Extract Target

This action extracts data from a target URL and stores it in a variable or to a file. If the selected variable can not store the actual data (such as attempting to store a PDF file in an XML variable), an error may be generated when executing the action.

The action can also optionally store the actual content type and file name of the extracted data in user specified variables.

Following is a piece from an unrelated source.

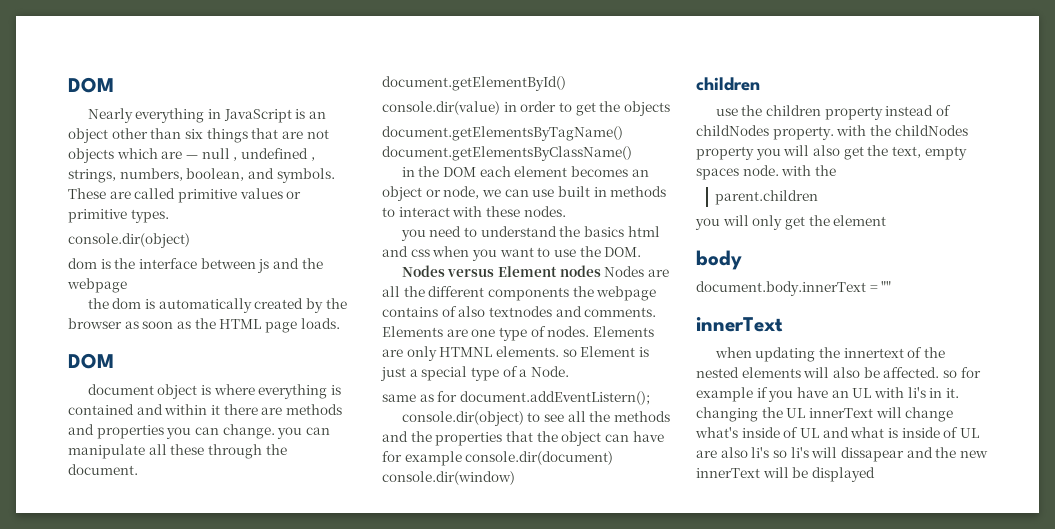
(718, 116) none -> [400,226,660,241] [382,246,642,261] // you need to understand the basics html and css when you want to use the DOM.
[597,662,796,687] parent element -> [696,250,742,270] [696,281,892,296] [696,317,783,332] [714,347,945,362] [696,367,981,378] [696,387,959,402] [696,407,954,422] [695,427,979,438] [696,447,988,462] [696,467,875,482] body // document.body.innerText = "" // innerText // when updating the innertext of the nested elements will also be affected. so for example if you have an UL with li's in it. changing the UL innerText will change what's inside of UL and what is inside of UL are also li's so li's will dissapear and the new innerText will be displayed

The variable in which to store the extracted data must be of one of the following types: Binary, Image, PDF, Text, HTML, or XML.

Properties

The Extract Target action can be configured using the following properties:

Location:
This property specifies which target URL to extract from.
URL:
Enter the URL directly in the text field provided. Note that standard URLs using the HTTP protocol can be written in shorthand. For example, "http://www.kapowtech.com" can be written instead as "www.kapowtech.com".
URL in Found Tag:
Specifies that the found tag contains the URL.
URL in Variable:
Specifies that the URL should be read from a specified variable.
URL from Expression:
Specifies an expression as the URL to open.
URL from Converters:
Specifies a list of data converters whose output is used as the URL to open.
URL Loaded when Clicking:
Specifies that the found node should be clicked, and the URL that would have been loaded as a result of this is used. For instance, if the result of clicking the found node resulted in a form submission, the data loaded by the Load Page step action will be the result of the form submission.
Store In:
This specifies where to store the extracted data. There are two choices for this:
Variable:
Specifies the variable in which to store the extracted data. The variable must be of type Binary, Image, PDF, Text, HTML, or XML.
File:
Specifies the file which to write the data to.
File Name:
Specifies the name and extension of the file.
Auto:
With this option a file name is generated automatically using the following strategy:
1. First the content disposition header of the response is inspected to see if it has a filename parameter and if so that name will be used.
2. Next the URL is inspected to see if it contains a file name and if so that name will be used.
3. If none of the above options succeed then an error is generated.
Value, Variable, Expression and Converters:
The value can be specified in several ways using a Value Selector.
Directory:
Specifies the directory where the file will be placed. The value can be specified in several ways using a Value Selector.
Create Directories:
Specifies whether to create all the directories in the specified path that does not already exist. If the option is selected the directories are created. If the option is not selected the directories must exist and if not then an error is generated.
Override Strategy:
Specifies a strategy for what to do when the selected file already exists.
Override File:
Any existing file will be replaced.
Never Override File:
Ensures that an existing file will never be replaced. If the file already exists then an error is generated.
Create a New File:
Ensures that a new file will always be created. If there already exists a file with the selected name then a new unique file name will be generated for the file. This new file name will be the originally selected file name with a serial number added to the end just before the extension, e.g. myData_1.dat where _1 was added to the original file name myData.dat.
Store Meta Data In:
Specify variables to be used to store meta data about the extracted data.
Content Type:
This specifies an optional variable in which to store the content type of the data. For example, the content type could look like this for an image:
image/gif

and like this for a plain text:

text/plain; charset=iso-8859-1
File Name:
This specifies the optional variable in which to store the file name of the extracted data. If the data is saved to a file then the file name will be the full path of the file actually used. If the data is loaded into a variable then the file name will be the file name of the original resource (obtained from the URL or from the content disposition header for the response).
Options:
Options:
The robot's options can be overridden with the step's own options. An option that is marked with an asterisk in the Options Dialog will override the one from the robot's configuration. All other options will be the same as specified for the robot.